**** RECORDED INFORMATION ****

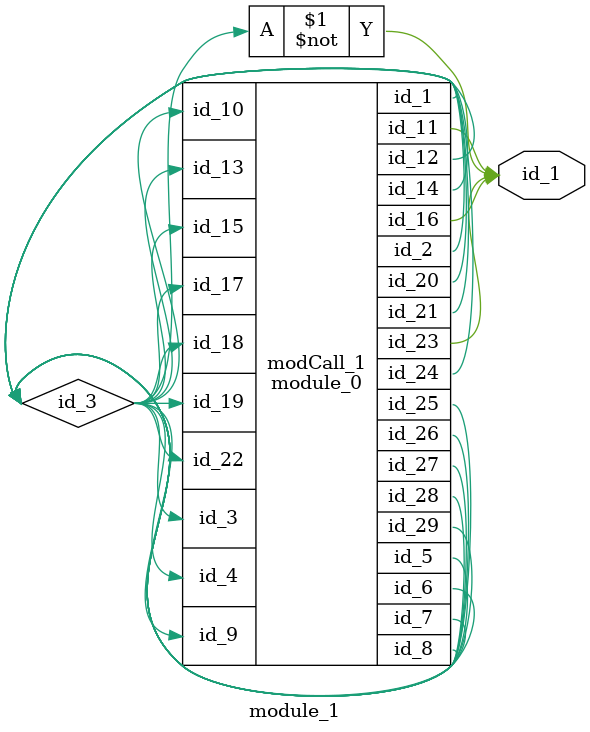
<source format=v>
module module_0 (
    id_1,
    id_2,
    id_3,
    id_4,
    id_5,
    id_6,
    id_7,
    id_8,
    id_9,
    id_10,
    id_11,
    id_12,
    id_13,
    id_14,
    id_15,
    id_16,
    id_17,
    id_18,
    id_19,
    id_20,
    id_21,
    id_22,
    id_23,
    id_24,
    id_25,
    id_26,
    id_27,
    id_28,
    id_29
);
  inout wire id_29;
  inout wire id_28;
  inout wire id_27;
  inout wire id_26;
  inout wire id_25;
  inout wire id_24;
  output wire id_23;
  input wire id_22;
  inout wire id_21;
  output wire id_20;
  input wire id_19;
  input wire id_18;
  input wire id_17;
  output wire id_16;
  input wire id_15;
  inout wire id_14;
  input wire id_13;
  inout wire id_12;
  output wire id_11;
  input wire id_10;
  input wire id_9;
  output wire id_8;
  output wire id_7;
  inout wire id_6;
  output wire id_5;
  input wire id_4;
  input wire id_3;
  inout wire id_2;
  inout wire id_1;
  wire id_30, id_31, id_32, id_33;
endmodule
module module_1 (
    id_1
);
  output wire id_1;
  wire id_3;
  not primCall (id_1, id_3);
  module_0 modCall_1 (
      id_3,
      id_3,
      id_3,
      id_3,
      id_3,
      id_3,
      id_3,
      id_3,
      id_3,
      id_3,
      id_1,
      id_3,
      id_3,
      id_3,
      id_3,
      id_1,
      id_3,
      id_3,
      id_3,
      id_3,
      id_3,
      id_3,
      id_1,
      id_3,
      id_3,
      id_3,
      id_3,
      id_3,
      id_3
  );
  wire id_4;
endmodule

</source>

****

[TASK INSTRUCTIONS]: In the copy, include all records verbatim but no images.

[RESPONSE TO THIS TASK]:
<source format=v>
module module_0 (
    id_1,
    id_2,
    id_3,
    id_4,
    id_5,
    id_6,
    id_7,
    id_8,
    id_9,
    id_10,
    id_11,
    id_12,
    id_13,
    id_14,
    id_15,
    id_16,
    id_17,
    id_18,
    id_19,
    id_20,
    id_21,
    id_22,
    id_23,
    id_24,
    id_25,
    id_26,
    id_27,
    id_28,
    id_29
);
  inout wire id_29;
  inout wire id_28;
  inout wire id_27;
  inout wire id_26;
  inout wire id_25;
  inout wire id_24;
  output wire id_23;
  input wire id_22;
  inout wire id_21;
  output wire id_20;
  input wire id_19;
  input wire id_18;
  input wire id_17;
  output wire id_16;
  input wire id_15;
  inout wire id_14;
  input wire id_13;
  inout wire id_12;
  output wire id_11;
  input wire id_10;
  input wire id_9;
  output wire id_8;
  output wire id_7;
  inout wire id_6;
  output wire id_5;
  input wire id_4;
  input wire id_3;
  inout wire id_2;
  inout wire id_1;
  wire id_30, id_31, id_32, id_33;
endmodule
module module_1 (
    id_1
);
  output wire id_1;
  wire id_3;
  not primCall (id_1, id_3);
  module_0 modCall_1 (
      id_3,
      id_3,
      id_3,
      id_3,
      id_3,
      id_3,
      id_3,
      id_3,
      id_3,
      id_3,
      id_1,
      id_3,
      id_3,
      id_3,
      id_3,
      id_1,
      id_3,
      id_3,
      id_3,
      id_3,
      id_3,
      id_3,
      id_1,
      id_3,
      id_3,
      id_3,
      id_3,
      id_3,
      id_3
  );
  wire id_4;
endmodule

</source>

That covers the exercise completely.